В воздухе витали карамельные нотки: перебродивший мед, терпкое пиво и тепло от сотни накаленных тел — все это сахаром рассыпалось по залу.

Я сидел на почетном месте, по правую руку от Бьёрна, и чувствовал на себе тяжесть множества взглядов — любопытных, завистливых, враждебных. Слева от конунга восседал Лейф. Его молчаливая и напряженная мощь была красноречивее любых речей. Эйвинд устроился рядом со мной. Его хищные и веселые глаза выискивали в толпе самых складных и ядреных девиц. И судя по его довольной морде, он мысленно раздел каждую…

Бьёрн поднял свой массивный рог, и бурлящая праздность на миг успокоилась.

— Давайте выпьем за гостей! — прогремел он. — За Лейфа, сына Ульрика Старого, чья дружба для нас дороже западного серебра и южного шелка! И за Рюрика, чья голова, как я погляжу, полна не только песен, но и дельных мыслей! Он справился! Они приплыли к нам сквозь шторма и предательские козни недругов! И пусть теперь скальды сложат об их пути добрые песни, чтобы и потомки запомнили это великое приключение!

Седые бородатые мужики тронули струны и затянули торжественную вису, но я их не слушал. Мой взгляд скользил по лицам хёвдингов. Сигурда среди них не было, но его ядовитая тень, казалось, витала в дымном воздухе и отравляла мне все веселье. Я поймал взгляд Астрид. Она сидела рядом с Ингвильд. В ее синих бездонных глазах читалась тревога, которую она неумело скрывала под маской спокойного достоинства…
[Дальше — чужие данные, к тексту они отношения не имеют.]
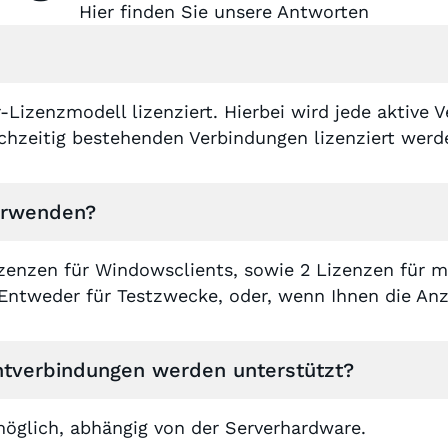
Hier finden Sie unsere Antworten
Lizenzmodell lizenziert. Hierbei wird jede aktive 
chzeitig bestehenden Verbindungen lizenziert werde
verwenden?
izenzen für Windowsclients, sowie 2 Lizenzen für m
ntweder für Testzwecke, oder, wenn Ihnen die Anza
ientverbindungen werden unterstützt?
möglich, abhängig von der Serverhardware.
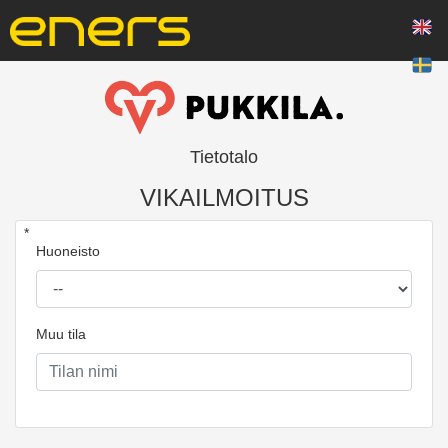
Tietotalo
VIKAILMOITUS
*
Huoneisto
Muu tila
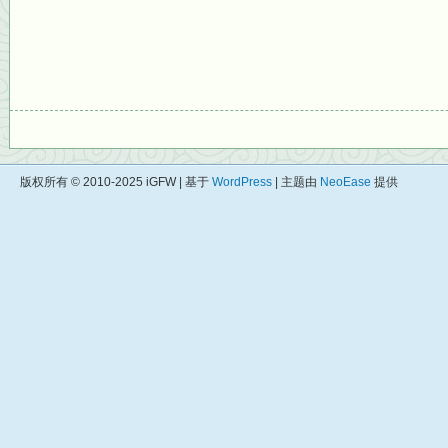
版权所有 © 2010-2025 iGFW | 基于
WordPress
| 主题由
NeoEase
提供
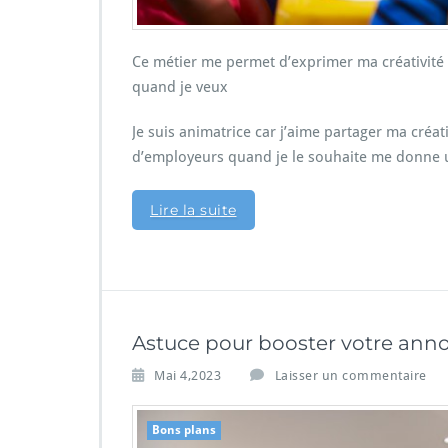
Ce métier me permet d’exprimer ma créativité 
quand je veux
Je suis animatrice car j’aime partager ma créati
d’employeurs quand je le souhaite me donne u
Lire la suite
Astuce pour booster votre ann
Mai 4,2023
Laisser un commentaire
Bons plans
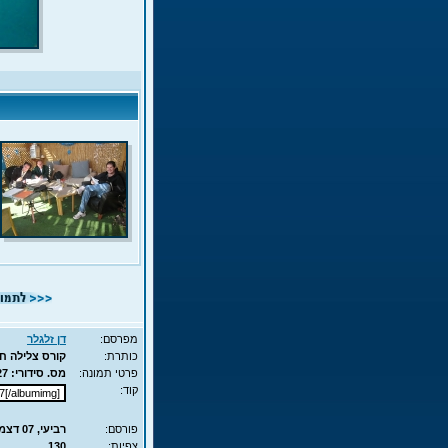
מפרסם:
דן זלגלר
כותרת:
קורס צלילה חופשית - APNEA 
פרטי תמונה:
מס. סידורי: 10327 - סוג תמונה: JPG - מימדים: 67KB - 525X700
קוד:
פורסם:
רביעי, 07 דצמ', 2011 15:58
צפיות:
130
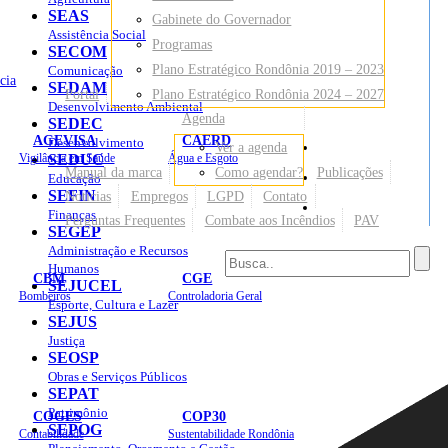
SEAS
Gabinete do Governador
Assistência Social
Programas
SECOM
Plano Estratégico Rondônia 2019 – 2023
Comunicação
cia
SEDAM
Portal
Plano Estratégico Rondônia 2024 – 2027
Desenvolvimento Ambiental
Agenda
SEDEC
AGEVISA
CAERD
Desenvolvimento
Ver a agenda
Mapa do Site
Vigilância em Saúde
SEDUC
Água e Esgoto
Manual da marca
Como agendar?
Publicações
Educação
SEFIN
Notícias
Empregos
LGPD
Contato
Sites
Finanças
Perguntas Frequentes
Combate aos Incêndios
PAV
SEGEP
Administração e Recursos
Humanos
CBM
CGE
SEJUCEL
Bombeiros
Controladoria Geral
Esporte, Cultura e Lazer
SEJUS
Justiça
SEOSP
Obras e Serviços Públicos
SEPAT
Patrimônio
COGES
COP30
SEPOG
Contabilidade
Sustentabilidade Rondônia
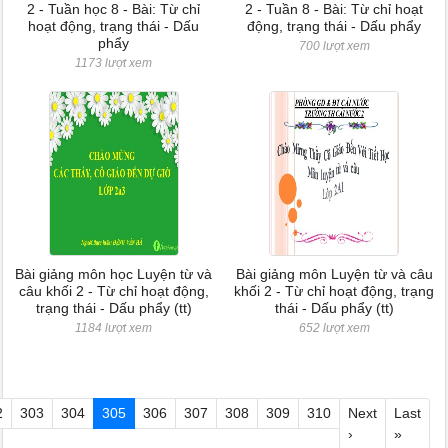
2 - Tuần học 8 - Bài: Từ chỉ
2 - Tuần 8 - Bài: Từ chỉ hoạt
hoạt động, trạng thái - Dấu
động, trạng thái - Dấu phẩy
phẩy
700 lượt xem
1173 lượt xem
Bài giảng môn học Luyện từ và
Bài giảng môn Luyện từ và câu
câu khối 2 - Từ chỉ hoạt động,
khối 2 - Từ chỉ hoạt động, trạng
trạng thái - Dấu phẩy (tt)
thái - Dấu phẩy (tt)
1184 lượt xem
652 lượt xem
2
303
304
305
306
307
308
309
310
Next
Last
›
»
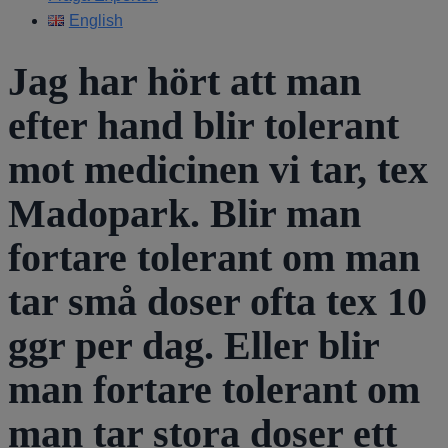
English
Jag har hört att man
efter hand blir tolerant
mot medicinen vi tar, tex
Madopark. Blir man
fortare tolerant om man
tar små doser ofta tex 10
ggr per dag. Eller blir
man fortare tolerant om
man tar stora doser ett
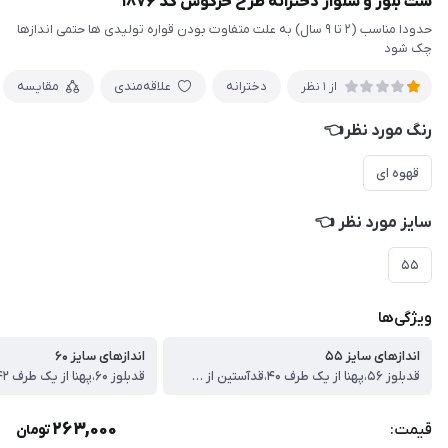
ست بلوز و شلوار دخترانه طرح خرگوش کد ۱۸۷۶
حدودا مناسب (۲ تا ۹ سال) به علت متفاوت بودن قواره تولیدی ها حتمی اندازها
چک شود
دخترانه
علاقه‌مندی
مقایسه
از 1 نظر
رنگ مورد نظر👈
قهوه ای
سایز مورد نظر 👈
۵۵
ویژگی‌ها
اندازهای سایز ۵۵
اندازهای سایز ۶۰
قدبلوز ۵۶،پهنا از یک طرف ۴۰،قدآستین از سرشونه ۴۸،قدشلوار۸۰
263,000
قیمت:
تومان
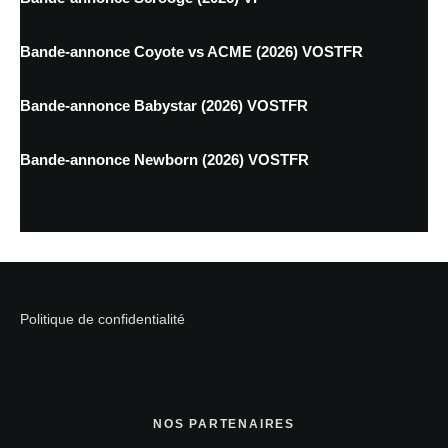
Bande-annonce Coyote vs ACME (2026) VOSTFR
Bande-annonce Babystar (2026) VOSTFR
Bande-annonce Newborn (2026) VOSTFR
Politique de confidentialité
NOS PARTENAIRES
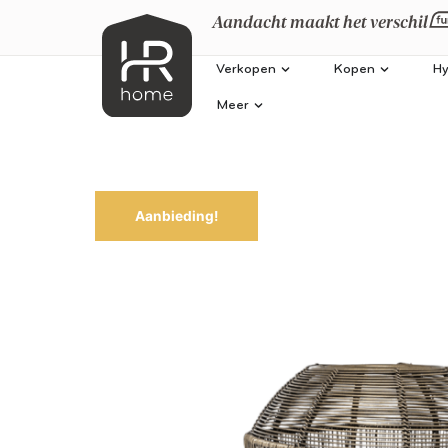
Aandacht maakt het verschil
Verkopen
Kopen
Hy
Meer
Aanbieding!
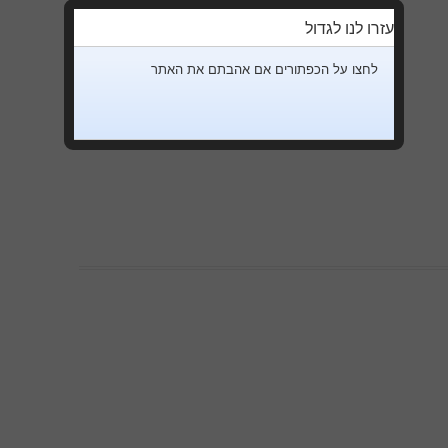
עזרו לנו לגדול
לחצו על הכפתורים אם אהבתם את האתר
Когда последние аккорды песни смолкли, Бьёрн поднял кубок и приказал всем продолжать веселиться. Зал зашумел новой волной гомона и смеха, а конунг повернулся ко мне.

— Ну что, Рюрик? Альфборг позади. Говори, что видел. Говори как есть, без прикрас…

Я отхлебнул темного меда, давая себе секунду, чтобы собрать мысли в кулак.

— Земля как земля, конунг… Есть болезни, есть междоусобицы. Ярл Ульрик хоть и стар, но умен и проницателен. Его сын, Лейф — честный и верный своему слову воин. Он и его люди нам сильно помогли по дороге домой. Прошу это учесть.